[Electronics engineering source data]
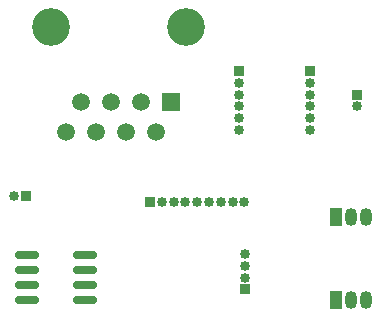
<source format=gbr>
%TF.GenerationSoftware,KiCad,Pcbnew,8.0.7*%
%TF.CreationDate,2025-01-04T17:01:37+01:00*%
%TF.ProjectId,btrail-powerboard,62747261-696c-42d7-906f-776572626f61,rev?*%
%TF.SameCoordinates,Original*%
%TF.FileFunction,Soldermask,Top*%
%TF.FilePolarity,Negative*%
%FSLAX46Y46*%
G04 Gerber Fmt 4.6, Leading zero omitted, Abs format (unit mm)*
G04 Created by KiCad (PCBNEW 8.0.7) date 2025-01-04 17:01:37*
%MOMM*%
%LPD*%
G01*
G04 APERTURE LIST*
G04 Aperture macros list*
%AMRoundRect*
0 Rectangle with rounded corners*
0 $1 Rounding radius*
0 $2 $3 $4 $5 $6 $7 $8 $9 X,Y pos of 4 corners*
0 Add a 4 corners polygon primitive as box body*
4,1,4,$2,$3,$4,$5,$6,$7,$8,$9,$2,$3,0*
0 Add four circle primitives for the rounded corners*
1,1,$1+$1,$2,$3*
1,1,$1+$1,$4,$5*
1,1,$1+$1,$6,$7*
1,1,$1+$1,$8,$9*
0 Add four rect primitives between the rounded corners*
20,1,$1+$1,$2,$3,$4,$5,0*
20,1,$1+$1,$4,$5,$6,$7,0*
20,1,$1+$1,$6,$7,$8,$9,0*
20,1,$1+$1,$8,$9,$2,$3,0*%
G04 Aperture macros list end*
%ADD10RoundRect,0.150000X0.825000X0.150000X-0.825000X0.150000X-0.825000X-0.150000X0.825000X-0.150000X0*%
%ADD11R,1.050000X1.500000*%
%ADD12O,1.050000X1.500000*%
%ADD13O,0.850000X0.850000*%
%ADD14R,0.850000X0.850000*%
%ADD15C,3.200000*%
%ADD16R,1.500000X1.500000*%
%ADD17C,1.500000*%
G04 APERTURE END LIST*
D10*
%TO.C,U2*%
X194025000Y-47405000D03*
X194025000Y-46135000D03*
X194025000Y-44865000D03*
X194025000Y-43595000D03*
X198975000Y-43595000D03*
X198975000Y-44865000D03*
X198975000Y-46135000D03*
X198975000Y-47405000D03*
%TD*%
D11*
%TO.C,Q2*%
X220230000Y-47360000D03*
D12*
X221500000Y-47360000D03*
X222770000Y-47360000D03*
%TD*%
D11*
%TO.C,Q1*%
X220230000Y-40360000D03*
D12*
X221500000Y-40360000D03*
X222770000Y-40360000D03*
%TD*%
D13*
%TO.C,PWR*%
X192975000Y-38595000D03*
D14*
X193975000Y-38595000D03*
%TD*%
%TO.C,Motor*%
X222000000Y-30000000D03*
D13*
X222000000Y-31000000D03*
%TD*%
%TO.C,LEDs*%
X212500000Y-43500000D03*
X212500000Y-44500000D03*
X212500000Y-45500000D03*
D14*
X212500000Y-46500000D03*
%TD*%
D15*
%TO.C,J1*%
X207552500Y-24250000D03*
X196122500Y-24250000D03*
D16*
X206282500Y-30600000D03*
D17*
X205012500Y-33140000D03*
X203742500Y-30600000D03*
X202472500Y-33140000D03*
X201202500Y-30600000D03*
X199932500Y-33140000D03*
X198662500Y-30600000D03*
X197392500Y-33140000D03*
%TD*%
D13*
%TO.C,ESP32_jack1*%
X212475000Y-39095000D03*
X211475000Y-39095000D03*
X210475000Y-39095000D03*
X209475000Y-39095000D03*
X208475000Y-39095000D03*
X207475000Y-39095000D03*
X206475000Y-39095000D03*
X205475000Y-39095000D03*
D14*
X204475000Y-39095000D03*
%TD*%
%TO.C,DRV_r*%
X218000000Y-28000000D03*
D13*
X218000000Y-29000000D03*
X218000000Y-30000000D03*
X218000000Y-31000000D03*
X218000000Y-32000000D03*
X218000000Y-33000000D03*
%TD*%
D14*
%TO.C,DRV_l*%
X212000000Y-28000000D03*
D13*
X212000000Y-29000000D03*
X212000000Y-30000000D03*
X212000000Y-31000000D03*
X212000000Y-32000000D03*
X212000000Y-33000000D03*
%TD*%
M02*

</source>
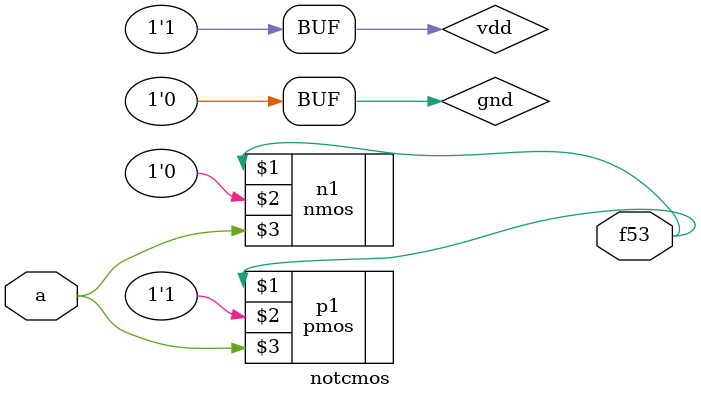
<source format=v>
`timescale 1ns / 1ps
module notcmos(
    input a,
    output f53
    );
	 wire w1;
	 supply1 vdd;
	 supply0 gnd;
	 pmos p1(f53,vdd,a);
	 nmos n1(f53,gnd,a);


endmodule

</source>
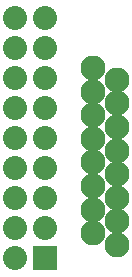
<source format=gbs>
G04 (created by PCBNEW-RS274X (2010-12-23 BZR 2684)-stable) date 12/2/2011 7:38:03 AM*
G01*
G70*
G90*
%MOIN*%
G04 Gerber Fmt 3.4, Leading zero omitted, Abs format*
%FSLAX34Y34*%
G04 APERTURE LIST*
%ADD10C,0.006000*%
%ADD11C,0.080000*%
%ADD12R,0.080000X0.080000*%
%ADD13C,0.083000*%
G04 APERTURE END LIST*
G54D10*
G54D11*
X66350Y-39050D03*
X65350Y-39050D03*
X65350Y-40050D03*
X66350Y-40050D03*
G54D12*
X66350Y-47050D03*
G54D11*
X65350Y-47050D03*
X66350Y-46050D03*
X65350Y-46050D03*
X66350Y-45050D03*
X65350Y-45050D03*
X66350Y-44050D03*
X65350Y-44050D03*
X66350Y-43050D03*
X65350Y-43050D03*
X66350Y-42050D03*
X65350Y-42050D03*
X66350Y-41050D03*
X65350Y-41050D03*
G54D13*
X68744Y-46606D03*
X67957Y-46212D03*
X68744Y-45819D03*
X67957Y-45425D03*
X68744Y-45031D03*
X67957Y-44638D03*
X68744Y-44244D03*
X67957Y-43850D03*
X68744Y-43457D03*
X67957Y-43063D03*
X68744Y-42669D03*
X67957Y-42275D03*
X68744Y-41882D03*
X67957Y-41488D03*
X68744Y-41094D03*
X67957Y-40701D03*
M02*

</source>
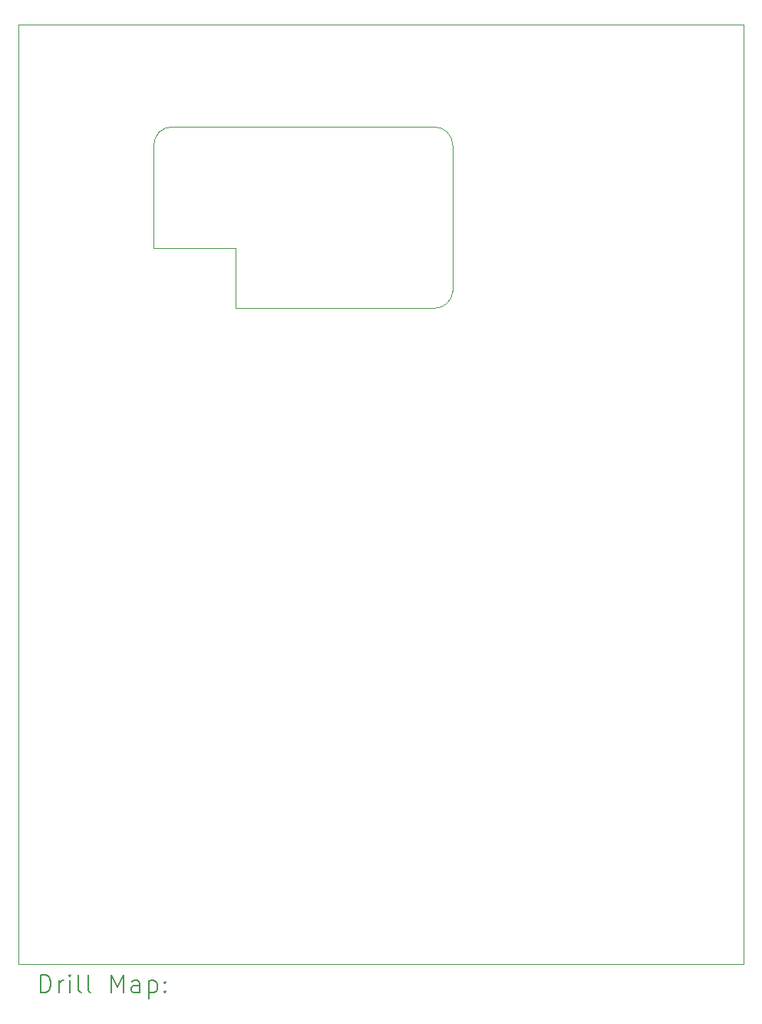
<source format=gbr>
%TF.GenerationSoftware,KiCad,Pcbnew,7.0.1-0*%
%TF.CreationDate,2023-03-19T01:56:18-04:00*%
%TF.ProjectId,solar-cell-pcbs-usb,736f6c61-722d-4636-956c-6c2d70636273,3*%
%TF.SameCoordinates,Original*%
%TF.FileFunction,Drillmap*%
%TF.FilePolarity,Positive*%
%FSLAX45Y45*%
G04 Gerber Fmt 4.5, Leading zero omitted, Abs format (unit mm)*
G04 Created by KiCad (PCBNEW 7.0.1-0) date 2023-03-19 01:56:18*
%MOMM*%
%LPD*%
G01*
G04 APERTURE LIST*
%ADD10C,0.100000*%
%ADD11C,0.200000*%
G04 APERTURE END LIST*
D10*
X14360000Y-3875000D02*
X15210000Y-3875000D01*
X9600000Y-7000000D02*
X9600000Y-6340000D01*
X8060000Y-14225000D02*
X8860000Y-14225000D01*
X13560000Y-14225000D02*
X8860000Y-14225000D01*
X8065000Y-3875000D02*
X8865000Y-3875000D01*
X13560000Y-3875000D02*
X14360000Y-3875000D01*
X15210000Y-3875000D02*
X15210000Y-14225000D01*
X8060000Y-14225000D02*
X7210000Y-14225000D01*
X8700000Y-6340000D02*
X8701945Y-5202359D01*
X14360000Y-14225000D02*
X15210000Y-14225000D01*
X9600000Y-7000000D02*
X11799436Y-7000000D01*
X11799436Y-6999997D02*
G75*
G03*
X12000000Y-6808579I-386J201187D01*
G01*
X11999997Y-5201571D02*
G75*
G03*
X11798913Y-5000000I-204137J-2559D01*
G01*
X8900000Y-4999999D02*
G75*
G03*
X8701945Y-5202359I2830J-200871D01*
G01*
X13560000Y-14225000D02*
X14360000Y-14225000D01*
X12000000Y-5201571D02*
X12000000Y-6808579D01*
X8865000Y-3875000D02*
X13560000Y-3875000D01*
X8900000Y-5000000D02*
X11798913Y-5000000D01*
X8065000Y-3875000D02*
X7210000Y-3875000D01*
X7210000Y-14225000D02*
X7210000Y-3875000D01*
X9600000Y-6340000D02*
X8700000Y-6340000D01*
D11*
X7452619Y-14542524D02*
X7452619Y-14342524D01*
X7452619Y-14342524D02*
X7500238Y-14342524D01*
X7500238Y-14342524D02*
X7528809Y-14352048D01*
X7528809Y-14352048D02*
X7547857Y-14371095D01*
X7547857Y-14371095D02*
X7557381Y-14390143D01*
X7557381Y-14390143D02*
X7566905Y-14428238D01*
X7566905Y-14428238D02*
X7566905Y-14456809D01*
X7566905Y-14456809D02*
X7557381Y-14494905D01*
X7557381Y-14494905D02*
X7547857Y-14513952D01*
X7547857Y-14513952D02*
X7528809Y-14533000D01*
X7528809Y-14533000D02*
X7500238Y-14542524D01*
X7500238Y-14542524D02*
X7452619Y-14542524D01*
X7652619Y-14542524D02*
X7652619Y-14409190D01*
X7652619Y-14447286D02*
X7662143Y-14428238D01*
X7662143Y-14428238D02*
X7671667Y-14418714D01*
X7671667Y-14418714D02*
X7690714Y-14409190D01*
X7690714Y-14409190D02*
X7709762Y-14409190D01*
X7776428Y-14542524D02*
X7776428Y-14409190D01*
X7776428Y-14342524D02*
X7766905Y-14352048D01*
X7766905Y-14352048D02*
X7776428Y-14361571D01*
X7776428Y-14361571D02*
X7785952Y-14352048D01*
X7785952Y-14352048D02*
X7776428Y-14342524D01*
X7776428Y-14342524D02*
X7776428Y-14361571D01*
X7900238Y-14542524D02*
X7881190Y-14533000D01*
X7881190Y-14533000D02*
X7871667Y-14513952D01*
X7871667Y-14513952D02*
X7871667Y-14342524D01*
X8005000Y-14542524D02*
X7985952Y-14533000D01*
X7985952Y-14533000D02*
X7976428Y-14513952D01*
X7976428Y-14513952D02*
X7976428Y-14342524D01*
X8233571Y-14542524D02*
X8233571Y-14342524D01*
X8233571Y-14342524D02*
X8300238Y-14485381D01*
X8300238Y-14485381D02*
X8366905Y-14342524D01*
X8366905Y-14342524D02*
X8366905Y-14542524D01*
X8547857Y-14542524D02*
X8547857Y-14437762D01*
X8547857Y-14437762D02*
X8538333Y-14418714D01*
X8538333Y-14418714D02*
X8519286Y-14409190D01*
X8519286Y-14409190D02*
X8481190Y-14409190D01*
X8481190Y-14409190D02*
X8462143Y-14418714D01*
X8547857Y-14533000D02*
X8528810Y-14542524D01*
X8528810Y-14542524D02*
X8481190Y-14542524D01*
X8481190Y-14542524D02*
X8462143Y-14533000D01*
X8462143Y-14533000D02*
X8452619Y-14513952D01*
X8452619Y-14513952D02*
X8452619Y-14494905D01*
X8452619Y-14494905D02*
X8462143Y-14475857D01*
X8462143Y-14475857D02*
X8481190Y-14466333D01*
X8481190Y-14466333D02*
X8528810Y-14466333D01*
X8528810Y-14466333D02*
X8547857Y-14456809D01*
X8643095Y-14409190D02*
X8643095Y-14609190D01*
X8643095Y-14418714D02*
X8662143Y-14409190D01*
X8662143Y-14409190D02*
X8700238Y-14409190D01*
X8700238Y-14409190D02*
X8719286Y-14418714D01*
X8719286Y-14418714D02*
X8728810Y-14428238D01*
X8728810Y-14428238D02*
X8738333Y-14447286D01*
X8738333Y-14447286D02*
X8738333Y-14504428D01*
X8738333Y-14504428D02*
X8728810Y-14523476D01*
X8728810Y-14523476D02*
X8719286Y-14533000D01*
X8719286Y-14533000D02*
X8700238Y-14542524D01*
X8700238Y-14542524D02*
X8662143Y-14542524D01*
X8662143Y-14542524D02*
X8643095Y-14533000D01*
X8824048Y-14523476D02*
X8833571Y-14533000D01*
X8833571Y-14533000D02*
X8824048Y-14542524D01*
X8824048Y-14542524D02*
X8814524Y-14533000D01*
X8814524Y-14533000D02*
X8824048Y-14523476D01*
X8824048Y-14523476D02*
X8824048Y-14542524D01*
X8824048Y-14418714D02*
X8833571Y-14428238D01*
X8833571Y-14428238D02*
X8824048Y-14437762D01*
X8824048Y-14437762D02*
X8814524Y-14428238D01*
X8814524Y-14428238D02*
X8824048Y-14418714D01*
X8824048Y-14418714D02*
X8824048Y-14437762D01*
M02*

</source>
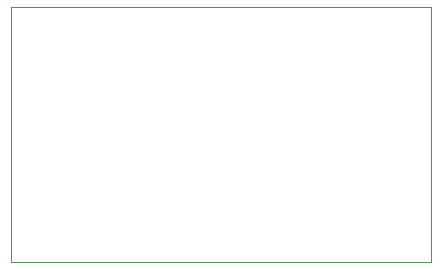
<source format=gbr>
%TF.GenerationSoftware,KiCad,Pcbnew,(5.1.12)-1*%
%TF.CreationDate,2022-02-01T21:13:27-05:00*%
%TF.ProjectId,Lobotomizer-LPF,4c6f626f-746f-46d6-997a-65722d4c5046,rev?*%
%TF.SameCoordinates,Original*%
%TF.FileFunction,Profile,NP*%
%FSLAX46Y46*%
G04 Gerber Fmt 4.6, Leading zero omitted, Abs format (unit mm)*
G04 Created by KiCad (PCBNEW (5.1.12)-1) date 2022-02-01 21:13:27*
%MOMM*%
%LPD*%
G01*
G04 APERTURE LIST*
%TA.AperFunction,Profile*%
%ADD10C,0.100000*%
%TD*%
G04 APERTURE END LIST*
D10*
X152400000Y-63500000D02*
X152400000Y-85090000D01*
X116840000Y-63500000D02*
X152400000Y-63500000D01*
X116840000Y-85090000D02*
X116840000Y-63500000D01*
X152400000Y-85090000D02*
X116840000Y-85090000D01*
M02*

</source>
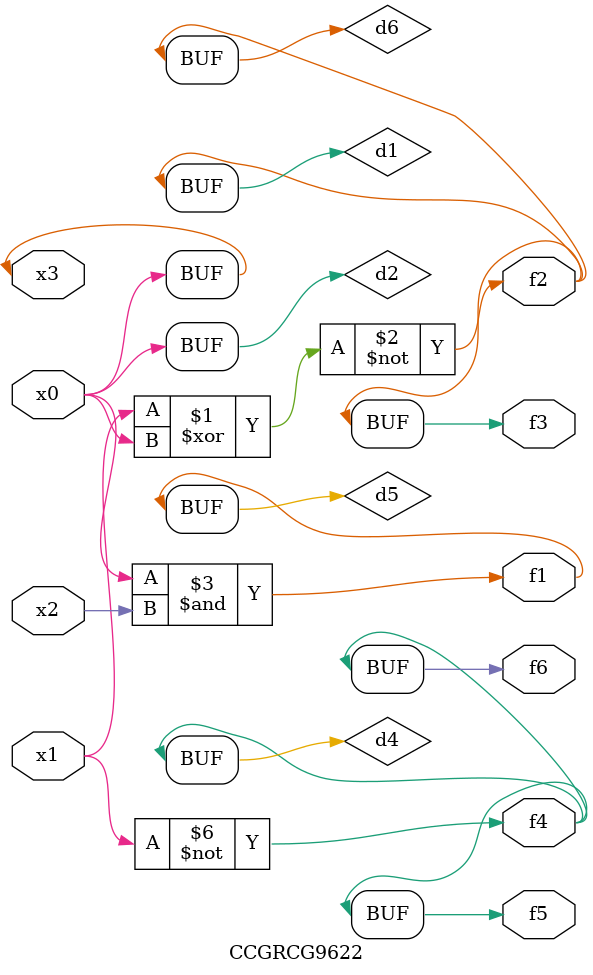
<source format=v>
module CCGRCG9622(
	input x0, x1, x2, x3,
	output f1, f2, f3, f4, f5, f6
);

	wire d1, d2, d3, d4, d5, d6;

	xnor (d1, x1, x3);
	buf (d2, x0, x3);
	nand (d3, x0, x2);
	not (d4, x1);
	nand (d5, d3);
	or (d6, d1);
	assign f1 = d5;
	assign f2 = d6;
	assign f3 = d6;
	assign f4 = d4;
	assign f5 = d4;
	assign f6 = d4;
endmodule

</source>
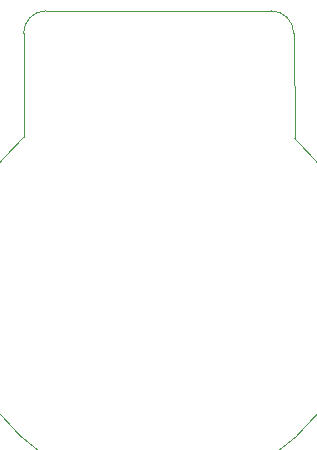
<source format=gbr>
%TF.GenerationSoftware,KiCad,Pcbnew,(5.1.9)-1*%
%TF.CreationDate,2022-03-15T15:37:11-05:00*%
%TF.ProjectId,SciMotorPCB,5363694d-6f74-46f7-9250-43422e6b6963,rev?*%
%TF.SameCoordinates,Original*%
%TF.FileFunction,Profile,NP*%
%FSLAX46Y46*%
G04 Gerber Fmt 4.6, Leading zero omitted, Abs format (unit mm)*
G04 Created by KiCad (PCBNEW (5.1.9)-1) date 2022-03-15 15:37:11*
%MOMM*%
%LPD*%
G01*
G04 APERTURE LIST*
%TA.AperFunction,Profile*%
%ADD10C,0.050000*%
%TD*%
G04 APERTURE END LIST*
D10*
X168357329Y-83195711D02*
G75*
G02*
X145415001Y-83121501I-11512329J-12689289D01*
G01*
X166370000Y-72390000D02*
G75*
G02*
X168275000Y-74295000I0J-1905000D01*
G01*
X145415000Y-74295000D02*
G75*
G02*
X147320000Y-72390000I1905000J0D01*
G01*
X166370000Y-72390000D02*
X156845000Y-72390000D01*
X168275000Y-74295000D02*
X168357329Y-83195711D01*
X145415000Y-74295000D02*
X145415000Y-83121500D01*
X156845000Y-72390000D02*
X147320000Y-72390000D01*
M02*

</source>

-- Task --
From the records above, output only the lines starting at the one containing "X8719286Y-14533000D02*" and ending at the one containing "X152400000Y-63500000D02*", word for word. Pictures stay out.

-- Response to the task --
X8719286Y-14533000D02*
X8700238Y-14542524D01*
X8700238Y-14542524D02*
X8662143Y-14542524D01*
X8662143Y-14542524D02*
X8643095Y-14533000D01*
X8824048Y-14523476D02*
X8833571Y-14533000D01*
X8833571Y-14533000D02*
X8824048Y-14542524D01*
X8824048Y-14542524D02*
X8814524Y-14533000D01*
X8814524Y-14533000D02*
X8824048Y-14523476D01*
X8824048Y-14523476D02*
X8824048Y-14542524D01*
X8824048Y-14418714D02*
X8833571Y-14428238D01*
X8833571Y-14428238D02*
X8824048Y-14437762D01*
X8824048Y-14437762D02*
X8814524Y-14428238D01*
X8814524Y-14428238D02*
X8824048Y-14418714D01*
X8824048Y-14418714D02*
X8824048Y-14437762D01*
M02*

</source>
<source format=gbr>
%TF.GenerationSoftware,KiCad,Pcbnew,(5.1.12)-1*%
%TF.CreationDate,2022-02-01T21:13:27-05:00*%
%TF.ProjectId,Lobotomizer-LPF,4c6f626f-746f-46d6-997a-65722d4c5046,rev?*%
%TF.SameCoordinates,Original*%
%TF.FileFunction,Profile,NP*%
%FSLAX46Y46*%
G04 Gerber Fmt 4.6, Leading zero omitted, Abs format (unit mm)*
G04 Created by KiCad (PCBNEW (5.1.12)-1) date 2022-02-01 21:13:27*
%MOMM*%
%LPD*%
G01*
G04 APERTURE LIST*
%TA.AperFunction,Profile*%
%ADD10C,0.100000*%
%TD*%
G04 APERTURE END LIST*
D10*
X152400000Y-63500000D02*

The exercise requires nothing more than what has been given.